What you are asked to do.
Return the records from the first line through the line containing "The Skull Crushing Seed", and leave out the pictures.

Stored data entries:
- Opening Delimiter -
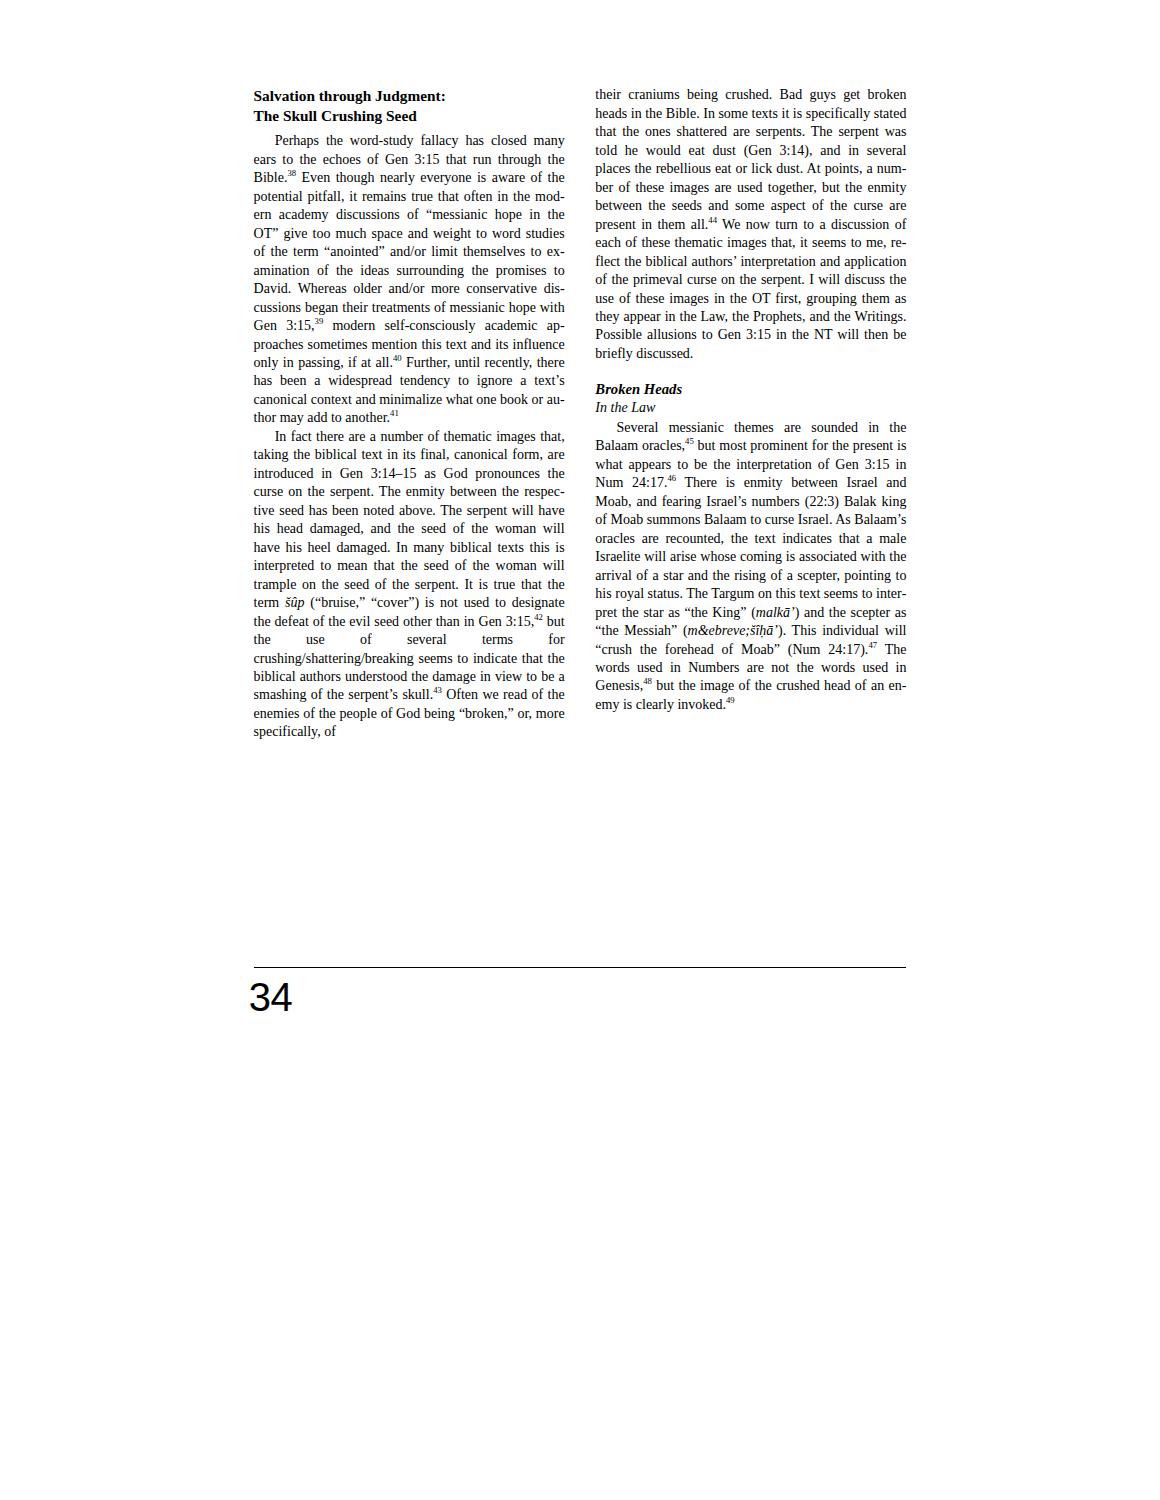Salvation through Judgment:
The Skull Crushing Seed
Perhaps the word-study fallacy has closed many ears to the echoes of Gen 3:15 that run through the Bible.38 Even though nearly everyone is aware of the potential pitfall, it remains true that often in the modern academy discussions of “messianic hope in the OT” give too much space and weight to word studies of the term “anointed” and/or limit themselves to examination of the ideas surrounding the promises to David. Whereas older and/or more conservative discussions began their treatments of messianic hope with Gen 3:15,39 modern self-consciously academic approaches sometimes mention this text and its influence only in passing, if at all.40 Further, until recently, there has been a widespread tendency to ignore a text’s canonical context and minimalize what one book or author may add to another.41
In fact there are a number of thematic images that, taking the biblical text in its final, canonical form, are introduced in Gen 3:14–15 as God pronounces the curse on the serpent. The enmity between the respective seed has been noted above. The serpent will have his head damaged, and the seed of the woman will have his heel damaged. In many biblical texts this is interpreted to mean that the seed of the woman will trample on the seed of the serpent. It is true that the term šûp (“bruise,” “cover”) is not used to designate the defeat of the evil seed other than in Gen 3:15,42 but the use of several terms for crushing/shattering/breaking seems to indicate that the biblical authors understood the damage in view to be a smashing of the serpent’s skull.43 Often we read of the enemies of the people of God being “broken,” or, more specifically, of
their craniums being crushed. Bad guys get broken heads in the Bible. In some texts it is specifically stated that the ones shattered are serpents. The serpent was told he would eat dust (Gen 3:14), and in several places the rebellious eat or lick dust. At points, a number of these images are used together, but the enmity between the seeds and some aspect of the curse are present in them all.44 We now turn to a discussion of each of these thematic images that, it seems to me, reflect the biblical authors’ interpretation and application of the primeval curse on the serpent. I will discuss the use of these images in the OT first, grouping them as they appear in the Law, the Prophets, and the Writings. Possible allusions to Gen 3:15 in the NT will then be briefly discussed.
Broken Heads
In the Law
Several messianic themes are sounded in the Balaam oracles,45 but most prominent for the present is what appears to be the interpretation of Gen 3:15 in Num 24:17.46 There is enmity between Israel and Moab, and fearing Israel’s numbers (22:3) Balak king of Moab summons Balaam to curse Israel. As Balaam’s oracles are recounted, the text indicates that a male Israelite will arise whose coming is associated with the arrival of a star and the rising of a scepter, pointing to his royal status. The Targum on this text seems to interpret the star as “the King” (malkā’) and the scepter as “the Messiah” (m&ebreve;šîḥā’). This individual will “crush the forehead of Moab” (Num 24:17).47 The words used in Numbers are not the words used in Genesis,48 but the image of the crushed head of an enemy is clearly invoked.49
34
- Closing Delimiter -
Result of the exercise.
Salvation through Judgment:
The Skull Crushing Seed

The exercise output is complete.